What the task requires: Return all the data verbatim but without images.

Recorded data:
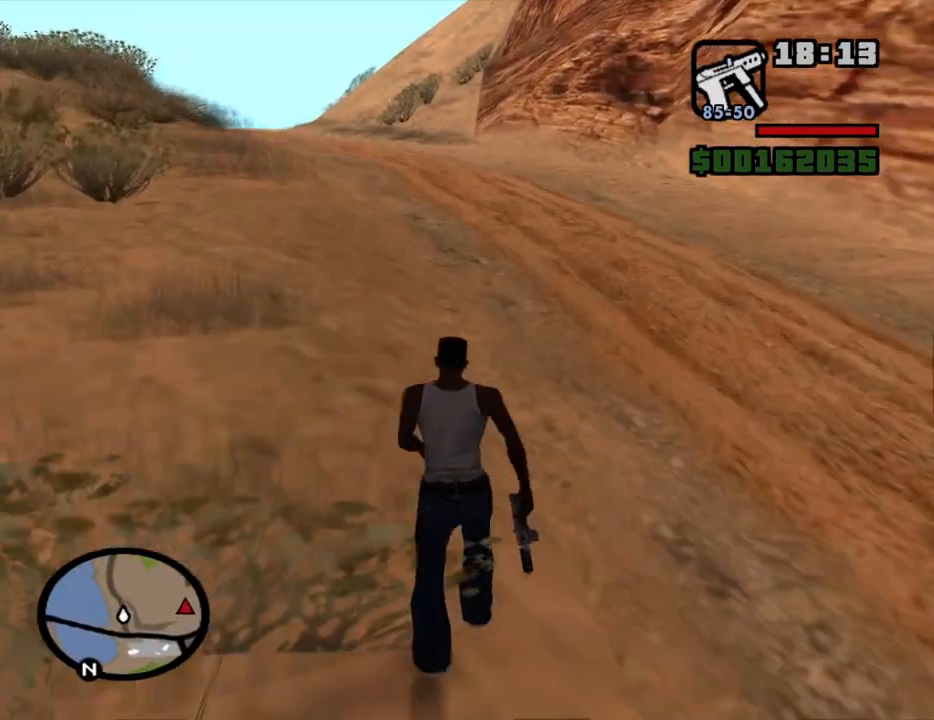
{"keys": ["w"], "mouse": [], "events": []}
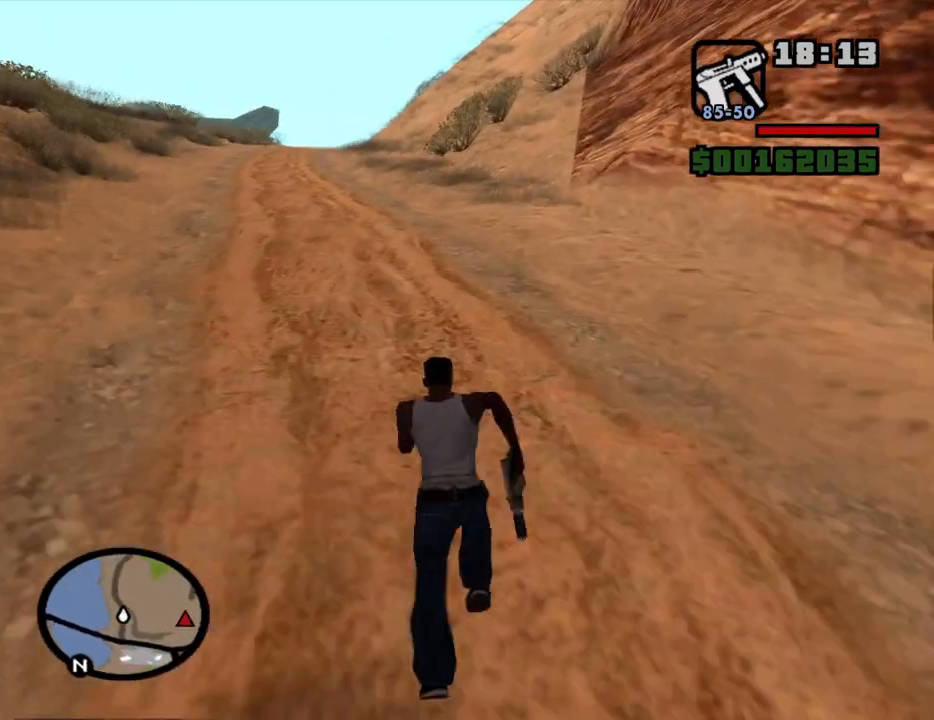
{"keys": ["a", "w"], "mouse": [], "events": [[34, "space", "down"], [84, "space", "up"], [167, "space", "down"], [267, "a", "down"], [267, "space", "up"], [367, "space", "down"], [500, "space", "up"]]}
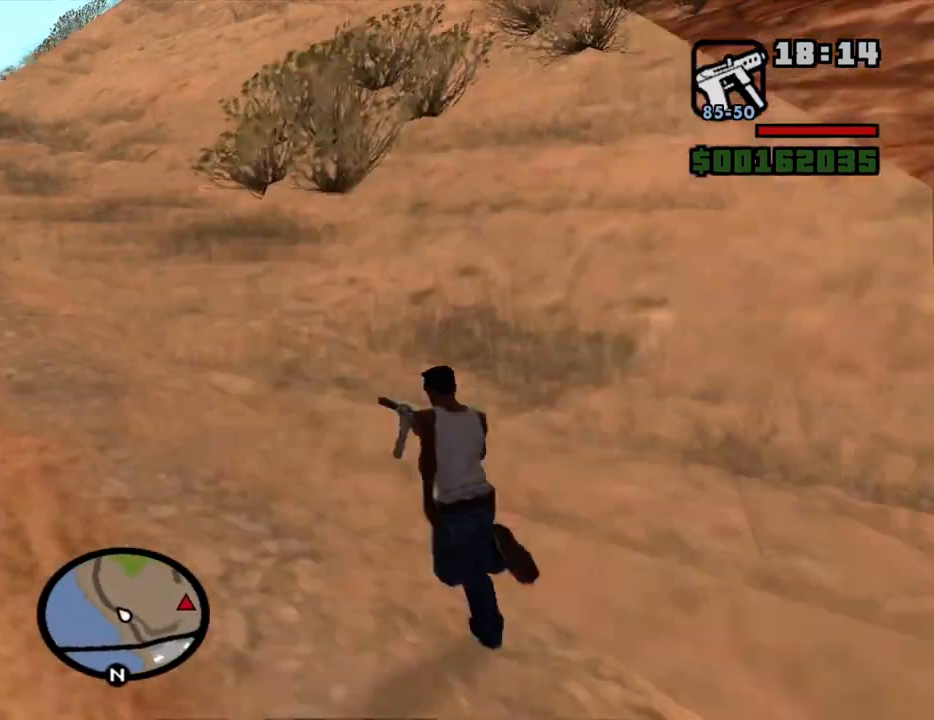
{"keys": ["a", "space", "w"], "mouse": [], "events": [[467, "space", "down"]]}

Written reply:
{"keys": ["w"], "mouse": [], "events": []}
{"keys": ["a", "w"], "mouse": [], "events": [[34, "space", "down"], [84, "space", "up"], [167, "space", "down"], [267, "a", "down"], [267, "space", "up"], [367, "space", "down"], [500, "space", "up"]]}
{"keys": ["a", "space", "w"], "mouse": [], "events": [[467, "space", "down"]]}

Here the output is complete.